Il n’avait pour le seconder ni officiers généraux ni état-major.
Jamais il n’avait étudié le pays qu’il était chargé de défendre.
De quelque côté qu’il se tournât, il n’apercevait que terreur, défiances ou mauvaise volonté.
Le sort de Longwy et de Verdun lui disait combien peu il devait compter sur la résistance des places fortes.
Sedan, d’ailleurs, n’était pas dans le cas de tenir huit jours, et Mézières n’était pas en meilleur état.
Enfin, il n’avait en tout et pour tout que vingt-trois mille hommes démoralisés, à opposer à cent mille soldats, les meilleurs de l’Europe, conduits par un général illustre.

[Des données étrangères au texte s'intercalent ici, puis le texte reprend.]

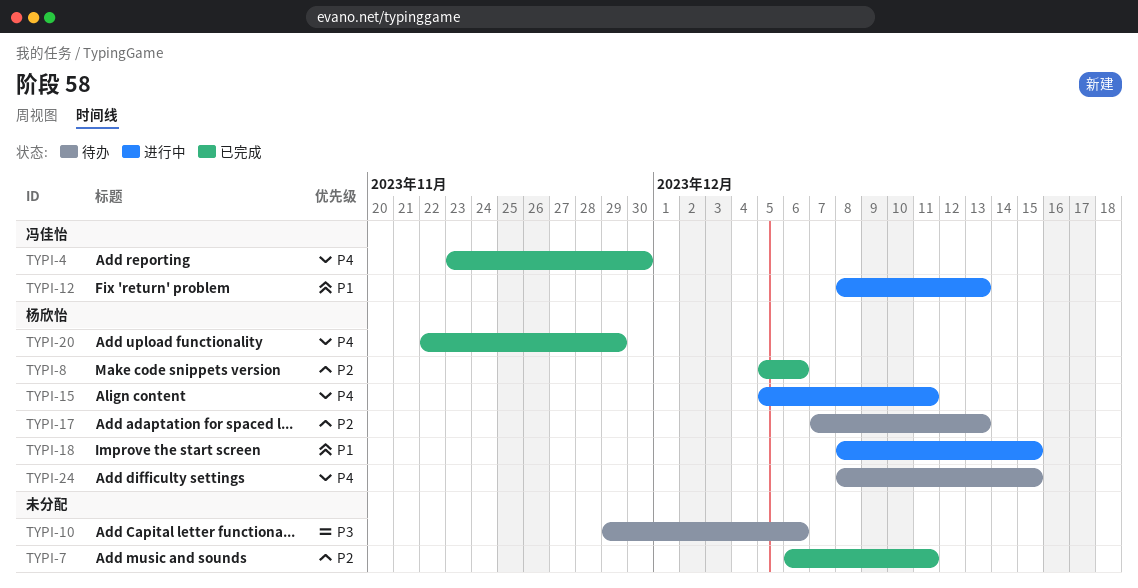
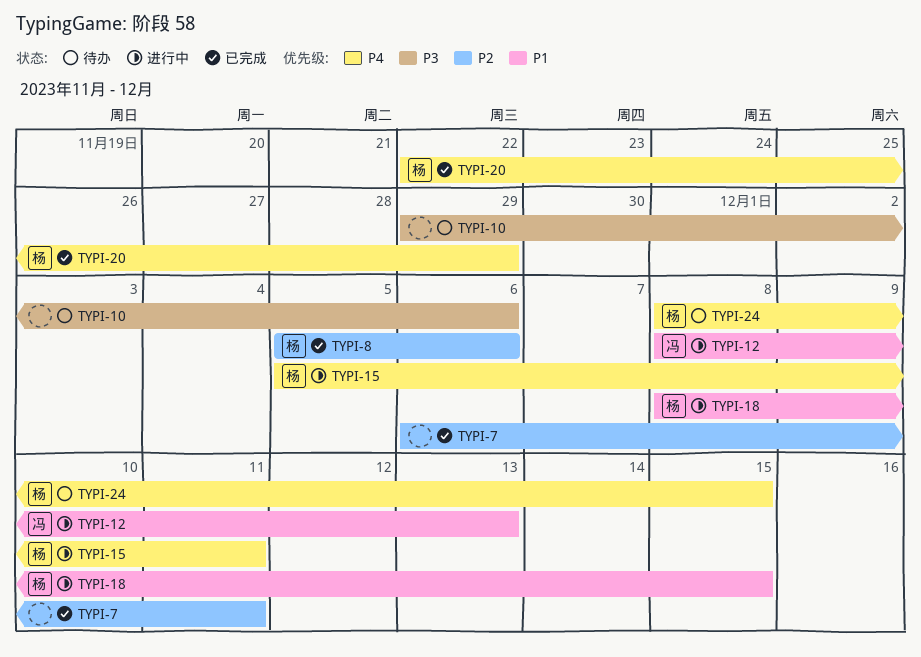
TYPI-4: present -> none
TYPI-17: present -> none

Et cependant, il se voyait contraint d’abandonner les montagnes, où il eût pu tenir et rendre inutile l’immense cavalerie de l’ennemi, pour courir les vastes plaines de la Champagne d’abord, et ensuite tout le pays ouvert qui s’étend entre la Marne et la Seine.
Et quel secours avait-il à attendre?... Aucun.
L’armée qu’il venait de quitter était trop éloignée pour lui tendre la main... L’armée réunie sous Metz avait assez à faire de protéger cette place, que par une inconcevable incurie on avait négligé de mettre en état de soutenir un siége.